■ PASSAGE PROVIDED:
- - - -

= John Purves (politician) =

Australian politician

John Mitchell Purves (2 August 1847 - 17 September 1915) was an Australian politician.

==Earliy life==
He was born at Port Macquarie to Presbyterian clergyman Reverend William Purves and Alison Inglis Adams. He attended the University of Sydney from 1866 to 1872, receiving a Bachelor of Arts and a Master of Arts. From 1870 to 1871 he went to England, and on his return he settled in the Clarence River district. On 27 November 1873 he married Annie Georgina Metcalfe, with whom he had three children.

==Political career==
In 1880, he was elected to the New South Wales Legislative Assembly for Clarence, serving until his defeat in 1887. A real estate agent, he also served as a North Sydney alderman and several terms as mayor.

- - - -

[Stored dataset items]
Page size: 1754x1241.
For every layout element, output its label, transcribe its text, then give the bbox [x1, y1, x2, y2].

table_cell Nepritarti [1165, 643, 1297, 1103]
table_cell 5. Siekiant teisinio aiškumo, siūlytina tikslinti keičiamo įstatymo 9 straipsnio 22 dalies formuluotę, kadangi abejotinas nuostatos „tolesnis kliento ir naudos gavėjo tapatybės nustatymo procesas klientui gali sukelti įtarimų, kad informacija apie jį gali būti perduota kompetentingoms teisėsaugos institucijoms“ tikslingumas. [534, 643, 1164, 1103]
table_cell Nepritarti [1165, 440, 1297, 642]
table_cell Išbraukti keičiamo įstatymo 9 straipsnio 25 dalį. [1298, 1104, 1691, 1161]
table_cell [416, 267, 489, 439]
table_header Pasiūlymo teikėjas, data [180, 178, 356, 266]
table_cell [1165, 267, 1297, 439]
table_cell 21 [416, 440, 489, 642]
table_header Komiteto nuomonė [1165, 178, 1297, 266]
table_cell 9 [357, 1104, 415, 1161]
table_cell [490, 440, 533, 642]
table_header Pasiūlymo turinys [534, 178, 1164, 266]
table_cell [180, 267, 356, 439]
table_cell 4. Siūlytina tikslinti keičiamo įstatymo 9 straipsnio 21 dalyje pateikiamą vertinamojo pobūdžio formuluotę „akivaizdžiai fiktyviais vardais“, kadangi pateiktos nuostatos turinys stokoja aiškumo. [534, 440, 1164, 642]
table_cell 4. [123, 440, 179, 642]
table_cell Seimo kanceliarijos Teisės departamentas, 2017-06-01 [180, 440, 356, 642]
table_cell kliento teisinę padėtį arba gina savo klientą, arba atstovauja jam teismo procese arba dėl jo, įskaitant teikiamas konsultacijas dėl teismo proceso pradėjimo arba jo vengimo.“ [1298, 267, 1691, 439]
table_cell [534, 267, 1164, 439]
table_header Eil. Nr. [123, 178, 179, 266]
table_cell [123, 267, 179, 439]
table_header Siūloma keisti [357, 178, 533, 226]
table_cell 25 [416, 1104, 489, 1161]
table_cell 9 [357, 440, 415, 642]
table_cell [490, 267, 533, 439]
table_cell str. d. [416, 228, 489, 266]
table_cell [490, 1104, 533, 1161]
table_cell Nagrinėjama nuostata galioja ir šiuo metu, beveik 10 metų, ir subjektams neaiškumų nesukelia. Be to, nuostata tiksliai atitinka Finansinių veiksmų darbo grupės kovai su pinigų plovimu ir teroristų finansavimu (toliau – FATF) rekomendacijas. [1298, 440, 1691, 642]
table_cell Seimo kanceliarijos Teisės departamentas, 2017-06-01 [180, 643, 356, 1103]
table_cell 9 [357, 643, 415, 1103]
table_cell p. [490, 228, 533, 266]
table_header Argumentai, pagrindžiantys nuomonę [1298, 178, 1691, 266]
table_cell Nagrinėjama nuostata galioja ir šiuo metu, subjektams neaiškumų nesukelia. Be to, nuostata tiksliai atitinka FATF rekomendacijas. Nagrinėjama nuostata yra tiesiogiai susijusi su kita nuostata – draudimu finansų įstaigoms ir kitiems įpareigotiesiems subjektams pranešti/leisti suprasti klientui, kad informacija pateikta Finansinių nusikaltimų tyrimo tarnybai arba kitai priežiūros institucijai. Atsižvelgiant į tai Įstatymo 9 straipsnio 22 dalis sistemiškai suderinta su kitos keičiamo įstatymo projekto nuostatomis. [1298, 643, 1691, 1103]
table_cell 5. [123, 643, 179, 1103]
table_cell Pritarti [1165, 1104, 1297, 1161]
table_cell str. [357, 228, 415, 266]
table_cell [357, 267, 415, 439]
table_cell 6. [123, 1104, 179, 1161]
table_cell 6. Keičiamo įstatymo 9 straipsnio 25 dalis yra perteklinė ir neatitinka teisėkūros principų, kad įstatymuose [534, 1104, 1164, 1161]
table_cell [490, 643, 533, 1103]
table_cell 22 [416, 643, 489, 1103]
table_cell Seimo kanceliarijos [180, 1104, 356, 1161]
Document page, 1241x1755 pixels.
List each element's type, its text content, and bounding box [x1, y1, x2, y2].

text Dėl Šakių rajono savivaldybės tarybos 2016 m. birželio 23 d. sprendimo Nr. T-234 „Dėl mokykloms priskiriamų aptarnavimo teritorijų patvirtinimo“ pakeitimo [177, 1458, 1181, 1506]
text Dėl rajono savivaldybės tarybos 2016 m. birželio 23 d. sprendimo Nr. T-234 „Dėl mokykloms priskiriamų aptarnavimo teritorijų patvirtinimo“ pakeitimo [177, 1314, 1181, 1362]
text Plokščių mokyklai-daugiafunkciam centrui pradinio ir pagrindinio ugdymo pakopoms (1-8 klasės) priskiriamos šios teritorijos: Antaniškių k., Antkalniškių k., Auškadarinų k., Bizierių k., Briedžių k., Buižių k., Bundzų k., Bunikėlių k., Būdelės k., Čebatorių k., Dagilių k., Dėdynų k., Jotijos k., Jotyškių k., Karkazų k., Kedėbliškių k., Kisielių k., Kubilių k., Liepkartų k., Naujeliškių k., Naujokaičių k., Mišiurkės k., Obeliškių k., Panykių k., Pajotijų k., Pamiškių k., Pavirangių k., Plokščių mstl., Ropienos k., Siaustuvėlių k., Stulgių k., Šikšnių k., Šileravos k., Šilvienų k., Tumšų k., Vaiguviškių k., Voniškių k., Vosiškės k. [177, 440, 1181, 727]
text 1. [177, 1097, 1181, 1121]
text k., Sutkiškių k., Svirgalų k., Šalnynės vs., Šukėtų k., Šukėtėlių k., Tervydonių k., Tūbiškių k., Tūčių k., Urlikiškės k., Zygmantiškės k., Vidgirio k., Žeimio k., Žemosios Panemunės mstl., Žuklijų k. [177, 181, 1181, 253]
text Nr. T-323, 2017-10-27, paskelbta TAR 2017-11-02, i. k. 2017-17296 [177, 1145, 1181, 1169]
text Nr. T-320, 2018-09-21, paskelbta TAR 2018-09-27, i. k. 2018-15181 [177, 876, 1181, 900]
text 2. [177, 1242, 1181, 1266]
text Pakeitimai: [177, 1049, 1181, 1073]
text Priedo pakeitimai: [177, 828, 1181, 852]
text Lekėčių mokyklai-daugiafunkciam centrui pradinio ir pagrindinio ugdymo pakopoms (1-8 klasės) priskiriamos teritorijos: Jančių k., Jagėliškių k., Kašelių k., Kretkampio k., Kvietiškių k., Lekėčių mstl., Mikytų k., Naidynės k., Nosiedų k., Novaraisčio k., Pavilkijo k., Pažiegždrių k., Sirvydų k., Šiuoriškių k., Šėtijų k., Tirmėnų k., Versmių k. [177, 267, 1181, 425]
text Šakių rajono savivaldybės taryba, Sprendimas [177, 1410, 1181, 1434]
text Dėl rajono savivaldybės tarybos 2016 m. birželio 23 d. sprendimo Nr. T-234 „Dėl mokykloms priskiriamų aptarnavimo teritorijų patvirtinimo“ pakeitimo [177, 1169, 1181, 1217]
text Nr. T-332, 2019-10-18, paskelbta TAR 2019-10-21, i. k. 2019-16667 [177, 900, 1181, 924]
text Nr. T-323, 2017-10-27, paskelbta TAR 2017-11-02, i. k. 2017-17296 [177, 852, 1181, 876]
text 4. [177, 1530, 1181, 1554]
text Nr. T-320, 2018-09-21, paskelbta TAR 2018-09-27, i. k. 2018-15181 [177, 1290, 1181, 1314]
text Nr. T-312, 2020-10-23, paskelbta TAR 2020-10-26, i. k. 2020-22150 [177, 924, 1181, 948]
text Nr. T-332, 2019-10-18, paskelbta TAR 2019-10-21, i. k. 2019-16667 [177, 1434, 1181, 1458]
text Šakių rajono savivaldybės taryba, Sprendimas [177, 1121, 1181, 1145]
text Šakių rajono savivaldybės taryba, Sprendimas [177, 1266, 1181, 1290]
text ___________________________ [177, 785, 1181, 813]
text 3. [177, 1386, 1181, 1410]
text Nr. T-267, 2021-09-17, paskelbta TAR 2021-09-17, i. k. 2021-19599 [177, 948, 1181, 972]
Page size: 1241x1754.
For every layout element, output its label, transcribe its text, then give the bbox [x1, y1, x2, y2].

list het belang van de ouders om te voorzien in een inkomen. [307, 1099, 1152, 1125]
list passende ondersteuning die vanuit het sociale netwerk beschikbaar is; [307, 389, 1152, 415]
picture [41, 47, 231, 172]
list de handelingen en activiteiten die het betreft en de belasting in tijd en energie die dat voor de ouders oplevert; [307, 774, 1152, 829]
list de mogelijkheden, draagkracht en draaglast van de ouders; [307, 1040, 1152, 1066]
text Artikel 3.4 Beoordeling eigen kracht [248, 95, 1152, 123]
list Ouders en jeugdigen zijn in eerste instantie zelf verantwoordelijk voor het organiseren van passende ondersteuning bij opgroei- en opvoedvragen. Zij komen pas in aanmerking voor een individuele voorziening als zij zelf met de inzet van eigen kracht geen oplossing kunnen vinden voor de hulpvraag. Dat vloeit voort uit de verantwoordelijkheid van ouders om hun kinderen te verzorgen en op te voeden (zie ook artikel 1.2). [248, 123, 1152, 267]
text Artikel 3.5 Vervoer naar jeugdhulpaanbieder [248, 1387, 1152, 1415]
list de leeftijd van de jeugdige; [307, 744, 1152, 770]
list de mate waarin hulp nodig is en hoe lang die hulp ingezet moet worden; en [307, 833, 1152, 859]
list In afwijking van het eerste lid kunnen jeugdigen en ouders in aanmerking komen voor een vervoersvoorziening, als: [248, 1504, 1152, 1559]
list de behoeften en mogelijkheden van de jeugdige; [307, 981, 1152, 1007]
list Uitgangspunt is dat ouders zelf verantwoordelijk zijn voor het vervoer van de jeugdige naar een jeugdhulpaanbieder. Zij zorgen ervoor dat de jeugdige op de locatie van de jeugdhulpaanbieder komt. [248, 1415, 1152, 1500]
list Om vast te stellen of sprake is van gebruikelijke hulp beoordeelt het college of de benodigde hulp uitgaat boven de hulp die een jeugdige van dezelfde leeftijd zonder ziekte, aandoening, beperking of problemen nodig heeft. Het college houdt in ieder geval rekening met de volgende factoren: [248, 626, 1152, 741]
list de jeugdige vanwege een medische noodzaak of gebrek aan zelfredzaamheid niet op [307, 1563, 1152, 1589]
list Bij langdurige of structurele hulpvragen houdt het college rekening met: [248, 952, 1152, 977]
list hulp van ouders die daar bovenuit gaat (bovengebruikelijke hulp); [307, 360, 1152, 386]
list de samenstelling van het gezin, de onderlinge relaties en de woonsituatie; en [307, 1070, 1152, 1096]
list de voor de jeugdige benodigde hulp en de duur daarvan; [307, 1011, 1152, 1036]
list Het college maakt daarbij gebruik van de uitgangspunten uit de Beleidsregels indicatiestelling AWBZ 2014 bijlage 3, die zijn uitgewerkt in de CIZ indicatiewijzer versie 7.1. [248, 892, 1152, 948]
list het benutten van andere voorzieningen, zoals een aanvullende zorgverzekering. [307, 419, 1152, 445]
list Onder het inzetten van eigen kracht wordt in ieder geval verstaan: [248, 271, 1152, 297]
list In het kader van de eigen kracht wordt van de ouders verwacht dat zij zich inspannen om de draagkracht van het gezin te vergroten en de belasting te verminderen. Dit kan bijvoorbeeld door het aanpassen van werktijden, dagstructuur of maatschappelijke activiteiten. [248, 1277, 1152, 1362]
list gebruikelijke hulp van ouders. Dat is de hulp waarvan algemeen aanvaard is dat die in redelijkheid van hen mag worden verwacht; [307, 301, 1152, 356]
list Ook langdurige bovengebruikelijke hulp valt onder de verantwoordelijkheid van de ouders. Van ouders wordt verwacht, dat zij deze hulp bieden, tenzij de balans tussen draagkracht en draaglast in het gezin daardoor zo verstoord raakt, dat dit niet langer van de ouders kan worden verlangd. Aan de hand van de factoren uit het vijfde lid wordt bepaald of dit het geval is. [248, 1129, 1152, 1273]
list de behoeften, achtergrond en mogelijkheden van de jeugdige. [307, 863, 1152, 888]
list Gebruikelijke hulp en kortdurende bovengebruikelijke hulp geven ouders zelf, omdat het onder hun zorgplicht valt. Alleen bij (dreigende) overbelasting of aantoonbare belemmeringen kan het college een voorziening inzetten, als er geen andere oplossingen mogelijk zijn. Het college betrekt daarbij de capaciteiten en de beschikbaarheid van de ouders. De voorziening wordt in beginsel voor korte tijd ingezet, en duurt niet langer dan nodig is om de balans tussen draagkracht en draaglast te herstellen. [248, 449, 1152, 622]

- - - -

■ PARTS OF THE EXERCISE:
1. In the passage on John Purves, which seat did he win in the New South Wales Legislative Assembly in 1880?
2. Please revise the entries from the line holding "table_cell Nepritarti [1165, 643, 1297, 1103]" through the line holding "table_cell 9 [357, 643, 415, 1103]", inclusive, so that "Nepritarti" becomes "Pritarti" and everything else stays the same. Return only those lines.

■ RESPONSES FOR EACH TASK:
1. Clarence

2.
table_cell Pritarti [1165, 643, 1297, 1103]
table_cell 5. Siekiant teisinio aiškumo, siūlytina tikslinti keičiamo įstatymo 9 straipsnio 22 dalies formuluotę, kadangi abejotinas nuostatos „tolesnis kliento ir naudos gavėjo tapatybės nustatymo procesas klientui gali sukelti įtarimų, kad informacija apie jį gali būti perduota kompetentingoms teisėsaugos institucijoms“ tikslingumas. [534, 643, 1164, 1103]
table_cell Pritarti [1165, 440, 1297, 642]
table_cell Išbraukti keičiamo įstatymo 9 straipsnio 25 dalį. [1298, 1104, 1691, 1161]
table_cell [416, 267, 489, 439]
table_header Pasiūlymo teikėjas, data [180, 178, 356, 266]
table_cell [1165, 267, 1297, 439]
table_cell 21 [416, 440, 489, 642]
table_header Komiteto nuomonė [1165, 178, 1297, 266]
table_cell 9 [357, 1104, 415, 1161]
table_cell [490, 440, 533, 642]
table_header Pasiūlymo turinys [534, 178, 1164, 266]
table_cell [180, 267, 356, 439]
table_cell 4. Siūlytina tikslinti keičiamo įstatymo 9 straipsnio 21 dalyje pateikiamą vertinamojo pobūdžio formuluotę „akivaizdžiai fiktyviais vardais“, kadangi pateiktos nuostatos turinys stokoja aiškumo. [534, 440, 1164, 642]
table_cell 4. [123, 440, 179, 642]
table_cell Seimo kanceliarijos Teisės departamentas, 2017-06-01 [180, 440, 356, 642]
table_cell kliento teisinę padėtį arba gina savo klientą, arba atstovauja jam teismo procese arba dėl jo, įskaitant teikiamas konsultacijas dėl teismo proceso pradėjimo arba jo vengimo.“ [1298, 267, 1691, 439]
table_cell [534, 267, 1164, 439]
table_header Eil. Nr. [123, 178, 179, 266]
table_cell [123, 267, 179, 439]
table_header Siūloma keisti [357, 178, 533, 226]
table_cell 25 [416, 1104, 489, 1161]
table_cell 9 [357, 440, 415, 642]
table_cell [490, 267, 533, 439]
table_cell str. d. [416, 228, 489, 266]
table_cell [490, 1104, 533, 1161]
table_cell Nagrinėjama nuostata galioja ir šiuo metu, beveik 10 metų, ir subjektams neaiškumų nesukelia. Be to, nuostata tiksliai atitinka Finansinių veiksmų darbo grupės kovai su pinigų plovimu ir teroristų finansavimu (toliau – FATF) rekomendacijas. [1298, 440, 1691, 642]
table_cell Seimo kanceliarijos Teisės departamentas, 2017-06-01 [180, 643, 356, 1103]
table_cell 9 [357, 643, 415, 1103]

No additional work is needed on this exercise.